7. And in a really odd move, 35 USC 210(c) then asserts precedence over any other Act with regard to the government license (202(c)(4)) and march-in (203). But–the government license depends on the right of a contractor (person, small business, nonprofit party to the funding agreement) to elect to retain title to inventions that the contractor has acquired title to–and march-in is specific to small businesses and nonprofits and subject inventions–ones owned by a party to a funding agreement that must be only with small businesses and nonprofits.
8. If one follows the cascade of definitions to invoke 35 USC 202(c)(4), one must also implement definitions of contractor, Federal agency, and subject invention. Contractor requires the definition of funding agreement, which requires the definitions of small business firm and nonprofit organization. Subject invention in turn requires the definition of invention. Likewise, 35 USC 203 requires the definition of made and practical application. Thus, 210(c) requires the entire set of definitions of Bayh-Dole to be imported into any generic funding agreement with persons or non-small businesses. March-in furthermore requires the importation of 35 USC 204–the screwball US manufacturing preference. 35 USC 204 in turn requires 35 USC 206 (authorization to create regulations to implement).

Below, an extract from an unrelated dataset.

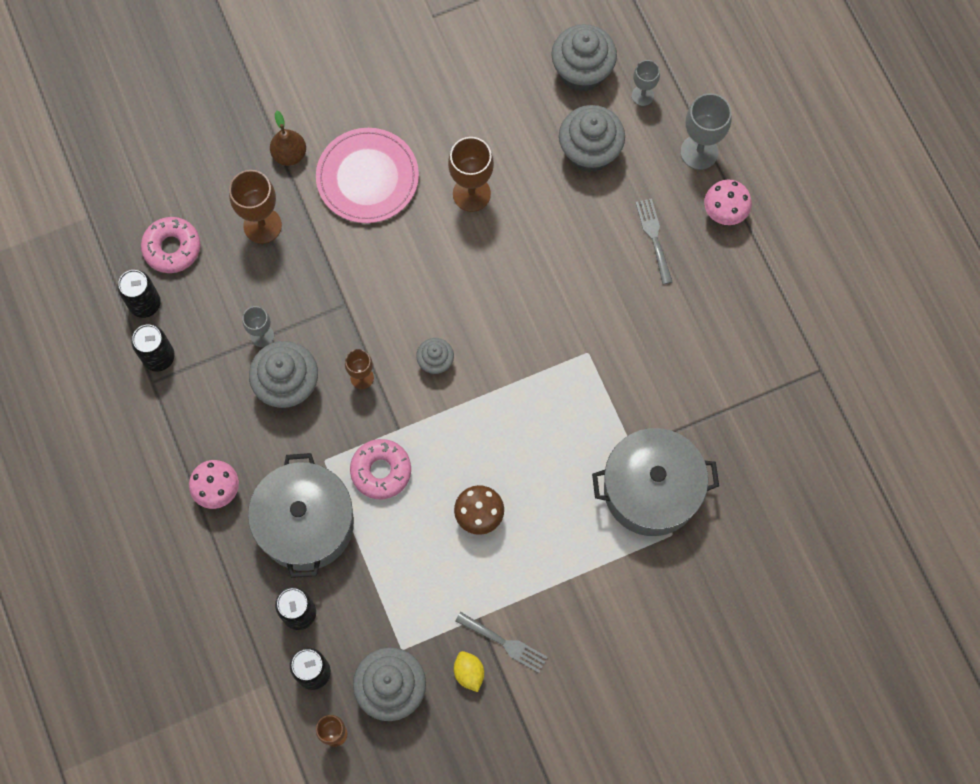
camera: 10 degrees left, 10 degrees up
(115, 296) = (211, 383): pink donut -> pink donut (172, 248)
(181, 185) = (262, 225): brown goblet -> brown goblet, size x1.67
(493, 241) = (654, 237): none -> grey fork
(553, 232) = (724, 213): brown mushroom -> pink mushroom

9. If 35 USC 202(c)(4)’s “in which the contractor elects rights” requires the use of 35 USC 202(a)–where the right of a contractor to elect to retain title is set forth, then all of 35 USC 202(c) must be imported because the election to retain rights is made expressly contingent on disclosure (35 USC 202(c)(1)) and “the provisions of paragraph (c) and the other provisions of this chapter.” If this “If” goes true, then this little bit of 210(c) requires the implementation of Bayh-Dole for all contractors and all federal support agreements, even while declaring it is not the “intent” of Bayh-Dole to do so. If, on the other hand, this “If” is not so and “elects rights” does not require 202(a), then what the heck does it mean for any contractor to “elect rights” in an invention where there is nothing in federal law, certainly not in federal patent law, under which anyone has any right to “elect” rights in inventions?
10. Bayh-Dole does not assert precedence over executive branch patent policy, except in 210(c) for “funding agreements” with other than small businesses and nonprofits. Executive branch patent policy is not established by “Acts”–it is established under the authority of the President to direct the contracting requirements of executive branch agencies and departments. Clearly Bayh-Dole requires federal agencies to comply with regard to allowing small business and nonprofit contractors that acquire title to inventions made in performance of work under a funding agreement (and thus make them subject inventions) to elect to retain title. But if an invention is not acquired by a contractor, then Bayh-Dole’s contracting provisions don’t apply, and executive branch patent policy does. And there, those Acts take precedence over executive branch patent policy. So even where Reagan issued an executive order that federal agencies should use Bayh-Dole requirements in all their contracting, that executive order cannot and does not countermand by presidential fiat the various Acts of worry to Bayh-Dole.